• Extracted page text data
___
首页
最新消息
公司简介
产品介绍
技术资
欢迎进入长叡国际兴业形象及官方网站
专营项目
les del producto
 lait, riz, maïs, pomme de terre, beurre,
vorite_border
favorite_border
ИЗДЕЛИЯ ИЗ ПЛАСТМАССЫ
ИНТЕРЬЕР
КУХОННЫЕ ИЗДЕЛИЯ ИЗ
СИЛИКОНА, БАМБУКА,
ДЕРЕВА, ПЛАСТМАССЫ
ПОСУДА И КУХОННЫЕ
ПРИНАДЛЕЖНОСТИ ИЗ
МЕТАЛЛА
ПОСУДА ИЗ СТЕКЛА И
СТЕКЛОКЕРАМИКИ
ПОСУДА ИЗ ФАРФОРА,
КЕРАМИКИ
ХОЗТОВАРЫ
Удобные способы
___
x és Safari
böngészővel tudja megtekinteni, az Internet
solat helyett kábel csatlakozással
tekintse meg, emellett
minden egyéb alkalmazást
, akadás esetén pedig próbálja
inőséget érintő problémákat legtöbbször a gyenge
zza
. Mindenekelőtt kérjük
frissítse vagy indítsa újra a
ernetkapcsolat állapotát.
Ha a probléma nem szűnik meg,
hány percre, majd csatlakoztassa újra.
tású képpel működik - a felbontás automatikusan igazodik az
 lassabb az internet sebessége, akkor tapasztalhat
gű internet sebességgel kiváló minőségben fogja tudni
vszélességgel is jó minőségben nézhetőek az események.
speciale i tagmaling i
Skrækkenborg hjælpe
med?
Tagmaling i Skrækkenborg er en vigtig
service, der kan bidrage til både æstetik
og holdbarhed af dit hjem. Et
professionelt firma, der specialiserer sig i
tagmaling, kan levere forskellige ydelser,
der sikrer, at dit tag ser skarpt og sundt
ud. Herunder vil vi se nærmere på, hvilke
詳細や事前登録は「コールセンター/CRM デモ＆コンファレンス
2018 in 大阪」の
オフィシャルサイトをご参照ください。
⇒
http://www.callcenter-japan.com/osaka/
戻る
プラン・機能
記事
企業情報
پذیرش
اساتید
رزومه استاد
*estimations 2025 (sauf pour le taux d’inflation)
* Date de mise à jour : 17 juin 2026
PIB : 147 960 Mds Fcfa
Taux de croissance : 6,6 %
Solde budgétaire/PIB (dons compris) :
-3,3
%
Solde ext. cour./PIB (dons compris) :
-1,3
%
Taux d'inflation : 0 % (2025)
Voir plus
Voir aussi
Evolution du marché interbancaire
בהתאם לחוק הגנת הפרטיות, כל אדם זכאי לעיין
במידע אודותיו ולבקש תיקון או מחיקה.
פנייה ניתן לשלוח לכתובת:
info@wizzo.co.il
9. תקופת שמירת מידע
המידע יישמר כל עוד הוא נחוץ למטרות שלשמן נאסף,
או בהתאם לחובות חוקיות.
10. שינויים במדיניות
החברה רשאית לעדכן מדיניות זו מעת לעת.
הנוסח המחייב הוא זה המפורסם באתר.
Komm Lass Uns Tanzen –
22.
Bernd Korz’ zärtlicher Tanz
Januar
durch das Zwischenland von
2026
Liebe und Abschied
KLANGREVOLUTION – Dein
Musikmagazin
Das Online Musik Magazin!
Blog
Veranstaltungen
___
• What you need to do
Which of the lines above include the word "compris"? Copy each of them.

• Answer section
Solde budgétaire/PIB (dons compris) :
Solde ext. cour./PIB (dons compris) :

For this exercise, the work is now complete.